2. Alzheimer's Research UK - Santa Forgot

Bold, poignant and at times heart-breaking, with its 2016 campaign Alzheimer’s Research UK movingly raises awareness about a disease that does not discriminate. Narrated by Stephen Fry, ‘Santa Forgot’ tells us of the suffering experienced by a Father Christmas with dementia, and the pain of those who care for him. The ad delivers an acute reminder of just how tragic a condition Alzheimer’s is, and the importance of research in tackling its harrowing effects.

Of crucial importance to the charity was delivering campaign that educates viewers on the reality of dementia and Alzheimer’s. It’s a call-to-arms; a powerful advocacy of the role research must play in defeating a disease that affects over 850,000 people in the UK alone. It succeeds with aplomb, highlighting the plight of sufferers whilst making the viewing population sit up and think about what’s truly important in life. The key takeaway? Never take for granted the love of those who care about you.

1. Amazon Prime - Old Friends

Simple can be beautiful. Yes, a brand can spend multiple millions of pounds on CGI effects, celebrities, soundtracks and set designs. It’ll likely wow viewers up and down the country, generate a colossal number of video plays and trigger a catalogue of social media posts, too.

Yet, burrow down to the bedrock of what Christmas is supposed to encapsulate, and you’ll be hard-pressed to find a better, more touching message than the one communicated in Amazon Prime’s 2016 effort. A priest and his friend, an Imam, meet for a catch up. They share their news and a moan about sore knees over a cup of tea, then part ways, each with a lightbulb flickering in their head. Turns out, it’s the same lightbulb: support for those troublesome knees. This is Amazon Prime’s moment to shine, and it doesn’t disappoint, making the lives of both men that little bit more comfortable as both order the same product for the other.
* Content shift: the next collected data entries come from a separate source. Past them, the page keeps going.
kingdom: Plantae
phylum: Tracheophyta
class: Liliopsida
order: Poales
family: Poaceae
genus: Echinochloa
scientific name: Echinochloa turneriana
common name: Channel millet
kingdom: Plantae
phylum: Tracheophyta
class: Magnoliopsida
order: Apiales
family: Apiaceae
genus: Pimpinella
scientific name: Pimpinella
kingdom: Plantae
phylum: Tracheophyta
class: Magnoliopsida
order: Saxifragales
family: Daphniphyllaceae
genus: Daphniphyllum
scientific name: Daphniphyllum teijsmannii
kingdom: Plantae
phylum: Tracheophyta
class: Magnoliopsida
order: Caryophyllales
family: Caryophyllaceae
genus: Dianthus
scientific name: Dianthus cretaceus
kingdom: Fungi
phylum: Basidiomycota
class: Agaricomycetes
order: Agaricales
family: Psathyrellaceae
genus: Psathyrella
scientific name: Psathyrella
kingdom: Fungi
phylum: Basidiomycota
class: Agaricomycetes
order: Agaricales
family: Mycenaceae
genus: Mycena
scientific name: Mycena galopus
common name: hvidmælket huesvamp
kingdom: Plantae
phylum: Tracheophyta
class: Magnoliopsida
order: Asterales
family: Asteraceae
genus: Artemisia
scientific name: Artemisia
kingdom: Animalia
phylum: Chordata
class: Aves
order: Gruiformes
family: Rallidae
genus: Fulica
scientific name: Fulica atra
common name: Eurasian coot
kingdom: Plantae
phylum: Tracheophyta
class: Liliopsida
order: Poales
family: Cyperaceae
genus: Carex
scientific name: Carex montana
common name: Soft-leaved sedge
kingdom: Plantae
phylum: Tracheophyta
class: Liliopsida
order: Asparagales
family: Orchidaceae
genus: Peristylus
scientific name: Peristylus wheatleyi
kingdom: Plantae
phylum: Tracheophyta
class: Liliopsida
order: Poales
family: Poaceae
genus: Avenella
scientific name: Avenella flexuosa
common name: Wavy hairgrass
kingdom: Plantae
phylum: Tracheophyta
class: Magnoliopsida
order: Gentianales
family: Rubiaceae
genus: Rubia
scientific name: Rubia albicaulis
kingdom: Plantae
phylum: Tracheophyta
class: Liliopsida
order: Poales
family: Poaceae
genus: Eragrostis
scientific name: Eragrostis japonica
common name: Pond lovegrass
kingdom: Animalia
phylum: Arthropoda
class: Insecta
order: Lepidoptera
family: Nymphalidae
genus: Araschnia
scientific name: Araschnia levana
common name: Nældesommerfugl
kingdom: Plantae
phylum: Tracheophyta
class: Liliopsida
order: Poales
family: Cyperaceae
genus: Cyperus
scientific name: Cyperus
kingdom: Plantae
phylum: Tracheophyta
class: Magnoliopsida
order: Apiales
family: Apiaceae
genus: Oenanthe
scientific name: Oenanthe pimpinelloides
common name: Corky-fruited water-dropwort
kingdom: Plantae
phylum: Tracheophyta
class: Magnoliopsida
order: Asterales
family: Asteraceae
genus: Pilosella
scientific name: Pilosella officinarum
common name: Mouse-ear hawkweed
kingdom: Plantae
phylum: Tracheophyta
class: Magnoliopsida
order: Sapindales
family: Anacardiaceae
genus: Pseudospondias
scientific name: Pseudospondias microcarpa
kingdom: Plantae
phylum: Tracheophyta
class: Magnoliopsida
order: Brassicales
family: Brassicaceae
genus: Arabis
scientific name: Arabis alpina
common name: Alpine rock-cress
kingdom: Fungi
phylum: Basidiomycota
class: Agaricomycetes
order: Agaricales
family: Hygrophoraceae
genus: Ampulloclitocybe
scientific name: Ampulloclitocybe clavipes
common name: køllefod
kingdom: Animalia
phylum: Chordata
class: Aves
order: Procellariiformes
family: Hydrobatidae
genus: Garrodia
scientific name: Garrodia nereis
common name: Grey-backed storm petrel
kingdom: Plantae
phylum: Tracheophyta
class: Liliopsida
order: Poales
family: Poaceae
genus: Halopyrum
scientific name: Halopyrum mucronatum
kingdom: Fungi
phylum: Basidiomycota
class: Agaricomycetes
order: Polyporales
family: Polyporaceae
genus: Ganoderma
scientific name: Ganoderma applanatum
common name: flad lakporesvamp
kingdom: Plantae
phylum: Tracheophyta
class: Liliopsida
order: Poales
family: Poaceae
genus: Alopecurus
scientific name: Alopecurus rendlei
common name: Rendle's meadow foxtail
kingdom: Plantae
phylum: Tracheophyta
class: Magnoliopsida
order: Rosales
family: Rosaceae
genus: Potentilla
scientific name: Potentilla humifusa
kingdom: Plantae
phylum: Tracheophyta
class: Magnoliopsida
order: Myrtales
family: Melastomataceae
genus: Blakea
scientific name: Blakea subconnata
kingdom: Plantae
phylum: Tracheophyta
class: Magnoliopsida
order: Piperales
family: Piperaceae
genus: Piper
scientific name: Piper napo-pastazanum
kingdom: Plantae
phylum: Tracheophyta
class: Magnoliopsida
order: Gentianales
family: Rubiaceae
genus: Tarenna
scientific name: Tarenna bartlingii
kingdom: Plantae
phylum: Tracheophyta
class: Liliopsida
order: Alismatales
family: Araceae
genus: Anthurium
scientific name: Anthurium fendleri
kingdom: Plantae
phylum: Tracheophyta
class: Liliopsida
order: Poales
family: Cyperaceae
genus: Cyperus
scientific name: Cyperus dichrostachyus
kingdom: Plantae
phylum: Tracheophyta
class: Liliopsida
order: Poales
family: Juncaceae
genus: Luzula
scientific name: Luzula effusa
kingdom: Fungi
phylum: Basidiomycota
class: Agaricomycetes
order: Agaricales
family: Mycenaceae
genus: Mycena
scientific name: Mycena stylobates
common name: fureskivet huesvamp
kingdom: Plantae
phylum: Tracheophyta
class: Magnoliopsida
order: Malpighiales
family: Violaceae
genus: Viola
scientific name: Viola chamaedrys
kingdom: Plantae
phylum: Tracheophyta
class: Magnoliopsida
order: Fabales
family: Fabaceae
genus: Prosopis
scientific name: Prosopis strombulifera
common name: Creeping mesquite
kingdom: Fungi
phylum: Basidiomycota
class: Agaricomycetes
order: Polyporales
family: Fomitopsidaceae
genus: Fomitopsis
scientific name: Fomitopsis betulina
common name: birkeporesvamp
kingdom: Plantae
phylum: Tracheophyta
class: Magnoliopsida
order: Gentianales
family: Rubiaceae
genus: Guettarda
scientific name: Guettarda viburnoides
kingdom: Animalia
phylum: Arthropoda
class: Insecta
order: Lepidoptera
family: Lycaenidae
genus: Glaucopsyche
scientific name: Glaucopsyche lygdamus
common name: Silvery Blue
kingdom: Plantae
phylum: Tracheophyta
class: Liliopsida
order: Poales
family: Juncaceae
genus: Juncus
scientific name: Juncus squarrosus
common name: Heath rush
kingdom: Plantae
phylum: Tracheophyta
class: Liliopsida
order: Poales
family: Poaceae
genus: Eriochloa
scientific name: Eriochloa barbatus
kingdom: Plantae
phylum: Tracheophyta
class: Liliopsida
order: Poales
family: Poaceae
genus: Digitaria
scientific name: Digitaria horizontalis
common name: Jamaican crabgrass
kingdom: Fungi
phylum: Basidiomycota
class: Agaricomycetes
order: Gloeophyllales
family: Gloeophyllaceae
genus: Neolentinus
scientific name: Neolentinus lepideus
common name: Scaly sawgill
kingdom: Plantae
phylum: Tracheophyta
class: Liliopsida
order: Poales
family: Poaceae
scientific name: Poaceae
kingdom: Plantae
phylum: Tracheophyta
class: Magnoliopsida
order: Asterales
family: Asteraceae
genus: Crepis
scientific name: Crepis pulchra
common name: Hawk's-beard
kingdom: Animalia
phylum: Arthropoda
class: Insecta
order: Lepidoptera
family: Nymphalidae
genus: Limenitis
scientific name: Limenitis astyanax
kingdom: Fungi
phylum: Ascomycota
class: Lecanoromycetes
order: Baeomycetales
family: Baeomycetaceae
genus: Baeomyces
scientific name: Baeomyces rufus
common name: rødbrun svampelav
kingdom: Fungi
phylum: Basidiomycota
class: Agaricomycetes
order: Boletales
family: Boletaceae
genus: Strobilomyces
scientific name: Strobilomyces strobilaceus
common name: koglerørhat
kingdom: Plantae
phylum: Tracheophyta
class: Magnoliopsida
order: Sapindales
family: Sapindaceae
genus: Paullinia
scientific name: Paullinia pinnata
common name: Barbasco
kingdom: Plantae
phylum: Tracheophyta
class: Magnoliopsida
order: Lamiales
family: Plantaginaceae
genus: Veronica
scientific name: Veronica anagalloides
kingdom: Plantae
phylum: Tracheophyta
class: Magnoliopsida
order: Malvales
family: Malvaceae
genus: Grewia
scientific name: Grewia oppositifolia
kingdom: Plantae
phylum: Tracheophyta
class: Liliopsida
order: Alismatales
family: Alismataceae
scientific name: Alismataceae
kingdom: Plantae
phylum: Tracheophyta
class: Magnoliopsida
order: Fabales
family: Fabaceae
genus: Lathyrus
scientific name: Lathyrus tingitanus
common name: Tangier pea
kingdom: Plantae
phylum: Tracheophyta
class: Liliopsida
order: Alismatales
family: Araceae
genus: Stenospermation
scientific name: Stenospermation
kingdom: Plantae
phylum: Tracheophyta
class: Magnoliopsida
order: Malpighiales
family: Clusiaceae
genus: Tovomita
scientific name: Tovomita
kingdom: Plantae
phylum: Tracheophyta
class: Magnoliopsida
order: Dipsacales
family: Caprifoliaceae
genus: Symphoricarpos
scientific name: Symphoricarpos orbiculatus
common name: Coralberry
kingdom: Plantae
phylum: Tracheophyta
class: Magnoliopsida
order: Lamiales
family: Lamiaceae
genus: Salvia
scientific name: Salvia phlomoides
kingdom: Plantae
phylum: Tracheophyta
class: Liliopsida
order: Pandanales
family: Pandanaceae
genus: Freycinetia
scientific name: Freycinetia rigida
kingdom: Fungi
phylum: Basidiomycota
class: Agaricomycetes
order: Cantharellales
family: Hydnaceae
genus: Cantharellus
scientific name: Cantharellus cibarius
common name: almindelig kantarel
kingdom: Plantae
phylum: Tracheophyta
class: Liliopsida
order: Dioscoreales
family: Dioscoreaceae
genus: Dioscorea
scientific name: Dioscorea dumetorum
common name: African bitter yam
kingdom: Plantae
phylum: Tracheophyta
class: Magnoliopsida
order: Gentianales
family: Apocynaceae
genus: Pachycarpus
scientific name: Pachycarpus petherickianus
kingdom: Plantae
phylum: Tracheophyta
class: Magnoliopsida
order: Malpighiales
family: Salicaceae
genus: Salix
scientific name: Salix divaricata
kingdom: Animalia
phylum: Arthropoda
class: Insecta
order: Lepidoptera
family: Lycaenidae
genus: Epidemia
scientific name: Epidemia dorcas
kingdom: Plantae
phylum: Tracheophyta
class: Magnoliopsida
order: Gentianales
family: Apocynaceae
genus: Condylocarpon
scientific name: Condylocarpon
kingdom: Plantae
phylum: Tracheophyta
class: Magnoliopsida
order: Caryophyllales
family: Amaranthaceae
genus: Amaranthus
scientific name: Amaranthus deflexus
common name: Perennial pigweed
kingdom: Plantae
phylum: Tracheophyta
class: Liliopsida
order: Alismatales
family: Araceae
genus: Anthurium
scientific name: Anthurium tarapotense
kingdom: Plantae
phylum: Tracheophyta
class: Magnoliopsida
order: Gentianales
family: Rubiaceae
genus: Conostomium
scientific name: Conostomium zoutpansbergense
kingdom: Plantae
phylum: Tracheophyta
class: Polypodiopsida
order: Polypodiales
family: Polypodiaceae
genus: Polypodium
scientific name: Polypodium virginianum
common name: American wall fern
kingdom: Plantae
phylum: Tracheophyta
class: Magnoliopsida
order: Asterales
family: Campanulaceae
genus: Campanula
The beauty of this advert floats through its key message, and the context behind it. In a year particularly tainted by political and social tension, Amazon Prime delivers a timely reminder of what truly matters. Strip away faith, politics and ethnic origins, and what you’re left with are human beings. All different but very much the same; all capable of love and kindness. It teaches us a lesson about tolerance, peace and friendship with a powerful simplicity – and that, dear reader, should be what Christmas is all about.


Allegro - 'English'

Allegro doesn’t sell productions in the UK. Few Brits – if any – have even heard of the brand. And yet, this year, the Polish auction website has come mightily close to fully commandeering the Christmas bragging rights.

There’s a good reason for this: it’s a delight of a festive TV advertising campaign. A poignant ode to the culture of migration that pervades through much of Poland – and the impact it has on families – ‘English’ follows an elderly man and his attempts to master the language. Bringing humour and warmth in spades, the ad leaves viewers guessing at the motivations behind his travails: ‘why is he giving death threats in English to a rubber duck’, many a social media update will enquire.

All becomes abundantly clear when he packs his bags and touches down in the UK: our protagonist has spent months struggling with a foreign language, just so that he can say hello to his young grandson in his native tongue. Little did Allegro know it would consequently have squadrons of social media users eating out of the palm of its hand.